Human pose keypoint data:
= Beginning of Section =
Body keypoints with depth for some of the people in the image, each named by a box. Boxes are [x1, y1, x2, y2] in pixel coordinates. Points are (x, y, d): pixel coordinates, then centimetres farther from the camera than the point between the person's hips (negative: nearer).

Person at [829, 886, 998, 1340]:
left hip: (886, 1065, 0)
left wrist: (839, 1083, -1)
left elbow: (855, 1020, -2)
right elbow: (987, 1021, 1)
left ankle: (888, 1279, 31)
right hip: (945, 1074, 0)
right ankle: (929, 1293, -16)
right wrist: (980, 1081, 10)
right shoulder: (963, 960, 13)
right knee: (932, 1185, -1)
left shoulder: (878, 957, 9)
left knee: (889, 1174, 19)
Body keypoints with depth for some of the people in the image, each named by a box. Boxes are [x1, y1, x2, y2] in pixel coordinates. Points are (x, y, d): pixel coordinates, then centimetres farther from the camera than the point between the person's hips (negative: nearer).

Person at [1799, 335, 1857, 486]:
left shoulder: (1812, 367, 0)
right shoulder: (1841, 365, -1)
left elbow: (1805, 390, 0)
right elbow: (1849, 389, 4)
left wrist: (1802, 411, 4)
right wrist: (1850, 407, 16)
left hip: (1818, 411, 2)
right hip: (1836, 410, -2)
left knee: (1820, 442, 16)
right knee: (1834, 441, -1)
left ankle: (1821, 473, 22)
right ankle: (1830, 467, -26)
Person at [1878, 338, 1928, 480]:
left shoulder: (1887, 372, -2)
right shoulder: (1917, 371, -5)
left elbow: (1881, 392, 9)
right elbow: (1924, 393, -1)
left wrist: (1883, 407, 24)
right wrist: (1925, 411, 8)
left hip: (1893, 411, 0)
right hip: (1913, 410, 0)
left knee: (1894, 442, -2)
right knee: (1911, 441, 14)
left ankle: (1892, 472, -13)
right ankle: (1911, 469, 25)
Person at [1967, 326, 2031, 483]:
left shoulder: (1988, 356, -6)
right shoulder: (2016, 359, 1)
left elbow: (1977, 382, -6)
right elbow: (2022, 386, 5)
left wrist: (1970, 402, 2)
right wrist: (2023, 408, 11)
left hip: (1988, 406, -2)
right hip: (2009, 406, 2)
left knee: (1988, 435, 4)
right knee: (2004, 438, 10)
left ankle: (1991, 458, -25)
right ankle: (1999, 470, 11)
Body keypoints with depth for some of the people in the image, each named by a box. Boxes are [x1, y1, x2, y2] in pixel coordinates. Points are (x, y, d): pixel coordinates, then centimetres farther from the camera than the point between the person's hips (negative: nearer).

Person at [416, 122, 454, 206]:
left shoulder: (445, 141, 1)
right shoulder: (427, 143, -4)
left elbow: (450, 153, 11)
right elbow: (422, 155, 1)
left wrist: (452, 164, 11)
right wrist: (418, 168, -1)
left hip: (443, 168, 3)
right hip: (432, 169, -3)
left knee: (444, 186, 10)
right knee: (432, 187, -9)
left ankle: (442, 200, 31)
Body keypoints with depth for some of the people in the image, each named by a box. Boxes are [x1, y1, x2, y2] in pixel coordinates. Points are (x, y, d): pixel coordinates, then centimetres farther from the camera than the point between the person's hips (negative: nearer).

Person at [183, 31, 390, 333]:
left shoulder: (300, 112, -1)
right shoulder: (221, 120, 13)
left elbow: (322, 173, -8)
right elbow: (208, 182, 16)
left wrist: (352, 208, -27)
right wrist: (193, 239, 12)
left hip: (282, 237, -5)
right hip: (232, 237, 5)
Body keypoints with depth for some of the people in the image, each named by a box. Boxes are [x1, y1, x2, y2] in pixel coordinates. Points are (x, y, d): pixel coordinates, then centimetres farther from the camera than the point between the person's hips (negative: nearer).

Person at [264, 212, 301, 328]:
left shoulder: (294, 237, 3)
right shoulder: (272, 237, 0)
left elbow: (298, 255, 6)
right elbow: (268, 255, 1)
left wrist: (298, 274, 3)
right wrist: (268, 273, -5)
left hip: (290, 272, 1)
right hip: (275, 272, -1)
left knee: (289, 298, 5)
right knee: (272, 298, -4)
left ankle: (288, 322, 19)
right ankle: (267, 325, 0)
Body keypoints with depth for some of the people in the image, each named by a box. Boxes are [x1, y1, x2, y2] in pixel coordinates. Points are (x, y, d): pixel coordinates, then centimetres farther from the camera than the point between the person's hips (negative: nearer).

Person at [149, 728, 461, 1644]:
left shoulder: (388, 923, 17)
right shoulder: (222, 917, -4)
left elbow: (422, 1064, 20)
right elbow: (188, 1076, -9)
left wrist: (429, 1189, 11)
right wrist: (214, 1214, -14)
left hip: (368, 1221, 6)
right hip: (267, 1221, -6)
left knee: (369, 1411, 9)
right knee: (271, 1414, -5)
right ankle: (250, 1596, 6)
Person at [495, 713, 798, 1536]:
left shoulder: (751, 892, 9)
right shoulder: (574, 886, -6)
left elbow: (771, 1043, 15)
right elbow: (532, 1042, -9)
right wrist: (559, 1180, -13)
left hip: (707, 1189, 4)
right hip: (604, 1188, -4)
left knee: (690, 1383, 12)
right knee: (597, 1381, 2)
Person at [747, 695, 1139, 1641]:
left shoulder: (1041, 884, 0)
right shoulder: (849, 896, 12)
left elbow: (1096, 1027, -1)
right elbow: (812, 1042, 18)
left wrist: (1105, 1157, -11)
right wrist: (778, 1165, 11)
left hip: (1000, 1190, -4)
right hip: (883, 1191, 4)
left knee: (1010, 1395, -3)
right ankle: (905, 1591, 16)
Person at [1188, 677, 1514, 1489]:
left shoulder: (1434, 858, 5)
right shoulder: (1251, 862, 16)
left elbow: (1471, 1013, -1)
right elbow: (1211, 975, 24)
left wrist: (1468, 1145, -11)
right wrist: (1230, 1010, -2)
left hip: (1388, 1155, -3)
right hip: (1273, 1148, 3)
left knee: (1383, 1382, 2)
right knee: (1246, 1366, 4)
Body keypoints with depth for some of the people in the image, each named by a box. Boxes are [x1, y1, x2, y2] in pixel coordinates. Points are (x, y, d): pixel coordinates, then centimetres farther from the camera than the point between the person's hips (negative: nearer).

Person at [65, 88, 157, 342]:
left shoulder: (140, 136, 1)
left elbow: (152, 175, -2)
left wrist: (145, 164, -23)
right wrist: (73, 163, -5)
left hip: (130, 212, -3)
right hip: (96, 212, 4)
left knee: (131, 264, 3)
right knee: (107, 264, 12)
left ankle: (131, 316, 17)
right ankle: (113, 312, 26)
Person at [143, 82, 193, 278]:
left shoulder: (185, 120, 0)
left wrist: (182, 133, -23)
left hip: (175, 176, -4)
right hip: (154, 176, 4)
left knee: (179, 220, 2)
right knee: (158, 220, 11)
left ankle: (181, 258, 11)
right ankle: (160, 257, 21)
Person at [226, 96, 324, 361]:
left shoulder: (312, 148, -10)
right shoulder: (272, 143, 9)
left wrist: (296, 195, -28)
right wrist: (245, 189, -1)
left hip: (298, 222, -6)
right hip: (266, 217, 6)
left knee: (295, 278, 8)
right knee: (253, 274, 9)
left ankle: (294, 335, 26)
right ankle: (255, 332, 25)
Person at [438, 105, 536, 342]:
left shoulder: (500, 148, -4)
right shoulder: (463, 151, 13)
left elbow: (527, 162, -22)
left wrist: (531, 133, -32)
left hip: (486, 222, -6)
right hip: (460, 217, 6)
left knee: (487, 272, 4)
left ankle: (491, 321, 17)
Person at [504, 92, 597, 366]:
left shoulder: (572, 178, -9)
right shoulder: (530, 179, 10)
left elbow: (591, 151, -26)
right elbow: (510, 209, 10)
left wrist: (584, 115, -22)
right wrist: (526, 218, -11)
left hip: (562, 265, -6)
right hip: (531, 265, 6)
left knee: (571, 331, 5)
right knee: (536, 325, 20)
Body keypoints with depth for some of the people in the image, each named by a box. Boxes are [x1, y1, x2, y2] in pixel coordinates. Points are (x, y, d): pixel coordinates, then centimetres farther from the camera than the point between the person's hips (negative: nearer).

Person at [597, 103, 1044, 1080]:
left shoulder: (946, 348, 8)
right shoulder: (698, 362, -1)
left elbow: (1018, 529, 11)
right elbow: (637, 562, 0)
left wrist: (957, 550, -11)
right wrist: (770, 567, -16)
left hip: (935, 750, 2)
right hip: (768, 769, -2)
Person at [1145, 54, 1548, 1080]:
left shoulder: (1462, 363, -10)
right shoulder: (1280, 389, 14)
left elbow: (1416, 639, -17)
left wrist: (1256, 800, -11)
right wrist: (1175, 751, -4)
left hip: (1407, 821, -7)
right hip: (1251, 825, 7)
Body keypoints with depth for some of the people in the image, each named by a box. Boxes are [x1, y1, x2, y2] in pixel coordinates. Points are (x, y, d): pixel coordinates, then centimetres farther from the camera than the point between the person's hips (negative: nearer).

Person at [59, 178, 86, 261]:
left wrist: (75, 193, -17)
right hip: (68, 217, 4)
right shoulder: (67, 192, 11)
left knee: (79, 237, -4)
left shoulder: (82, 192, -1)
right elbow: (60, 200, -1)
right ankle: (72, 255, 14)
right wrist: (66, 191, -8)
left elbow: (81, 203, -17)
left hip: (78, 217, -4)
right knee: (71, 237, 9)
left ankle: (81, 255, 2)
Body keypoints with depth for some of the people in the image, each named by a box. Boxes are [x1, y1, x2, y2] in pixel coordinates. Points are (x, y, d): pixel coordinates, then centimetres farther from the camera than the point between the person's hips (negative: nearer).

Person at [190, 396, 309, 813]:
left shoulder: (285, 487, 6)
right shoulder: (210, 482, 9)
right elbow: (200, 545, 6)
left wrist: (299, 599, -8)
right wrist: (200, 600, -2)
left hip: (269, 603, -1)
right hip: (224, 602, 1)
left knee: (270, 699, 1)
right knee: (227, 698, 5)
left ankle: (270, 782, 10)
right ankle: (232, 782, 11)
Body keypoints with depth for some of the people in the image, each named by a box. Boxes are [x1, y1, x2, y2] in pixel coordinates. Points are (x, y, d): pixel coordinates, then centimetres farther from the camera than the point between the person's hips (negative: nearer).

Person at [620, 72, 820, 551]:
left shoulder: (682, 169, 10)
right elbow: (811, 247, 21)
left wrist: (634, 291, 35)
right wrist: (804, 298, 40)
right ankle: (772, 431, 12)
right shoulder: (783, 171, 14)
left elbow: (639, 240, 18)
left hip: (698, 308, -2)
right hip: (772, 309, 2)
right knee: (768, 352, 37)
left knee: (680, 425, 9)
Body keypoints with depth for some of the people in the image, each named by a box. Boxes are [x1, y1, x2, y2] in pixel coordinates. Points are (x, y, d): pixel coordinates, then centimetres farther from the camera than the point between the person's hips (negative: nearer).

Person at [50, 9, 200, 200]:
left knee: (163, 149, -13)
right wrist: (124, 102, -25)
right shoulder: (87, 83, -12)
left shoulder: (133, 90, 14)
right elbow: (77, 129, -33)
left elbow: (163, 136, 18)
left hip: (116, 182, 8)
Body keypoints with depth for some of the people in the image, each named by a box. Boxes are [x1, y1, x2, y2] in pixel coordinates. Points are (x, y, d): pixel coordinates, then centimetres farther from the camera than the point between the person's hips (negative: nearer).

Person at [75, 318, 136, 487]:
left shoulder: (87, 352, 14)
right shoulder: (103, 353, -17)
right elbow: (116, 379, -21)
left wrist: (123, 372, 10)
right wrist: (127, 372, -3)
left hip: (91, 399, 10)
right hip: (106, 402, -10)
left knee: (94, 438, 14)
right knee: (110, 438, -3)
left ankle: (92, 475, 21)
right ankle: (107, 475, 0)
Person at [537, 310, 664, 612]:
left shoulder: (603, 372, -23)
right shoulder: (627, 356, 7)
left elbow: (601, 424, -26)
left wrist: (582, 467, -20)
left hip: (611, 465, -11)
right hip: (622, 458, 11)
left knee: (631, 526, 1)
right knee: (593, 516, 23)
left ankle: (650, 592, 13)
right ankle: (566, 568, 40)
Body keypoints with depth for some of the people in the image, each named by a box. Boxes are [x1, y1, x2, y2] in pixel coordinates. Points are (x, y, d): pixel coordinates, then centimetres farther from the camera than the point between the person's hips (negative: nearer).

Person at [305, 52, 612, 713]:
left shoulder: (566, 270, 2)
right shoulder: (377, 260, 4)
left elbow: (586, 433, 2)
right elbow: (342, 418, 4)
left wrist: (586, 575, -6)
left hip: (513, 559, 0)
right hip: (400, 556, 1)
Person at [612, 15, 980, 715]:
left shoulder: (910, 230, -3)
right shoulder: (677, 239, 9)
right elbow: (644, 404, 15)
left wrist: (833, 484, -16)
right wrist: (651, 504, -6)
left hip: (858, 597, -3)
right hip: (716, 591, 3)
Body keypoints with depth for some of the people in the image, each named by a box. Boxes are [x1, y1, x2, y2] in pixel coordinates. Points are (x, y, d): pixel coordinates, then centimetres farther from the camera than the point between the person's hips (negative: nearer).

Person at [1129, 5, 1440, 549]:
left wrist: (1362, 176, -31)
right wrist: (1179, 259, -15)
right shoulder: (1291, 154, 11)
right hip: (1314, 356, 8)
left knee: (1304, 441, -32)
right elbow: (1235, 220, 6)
= End of Section =
### WHAT THE TASK ASKS:
Please write out the material from its start through the line with "left wrist: (839, 1083, -1)", changing "pixel coordinates" to "image coordinates" and keeping everything else the same.

### RESULT OF THIS EXERCISE:
Body keypoints with depth for some of the people in the image, each named by a box. Boxes are [x1, y1, x2, y2] in image coordinates. Points are (x, y, d): image coordinates, then centimetres farther from the camera than the point between the person's hips (negative: nearer).

Person at [829, 886, 998, 1340]:
left hip: (886, 1065, 0)
left wrist: (839, 1083, -1)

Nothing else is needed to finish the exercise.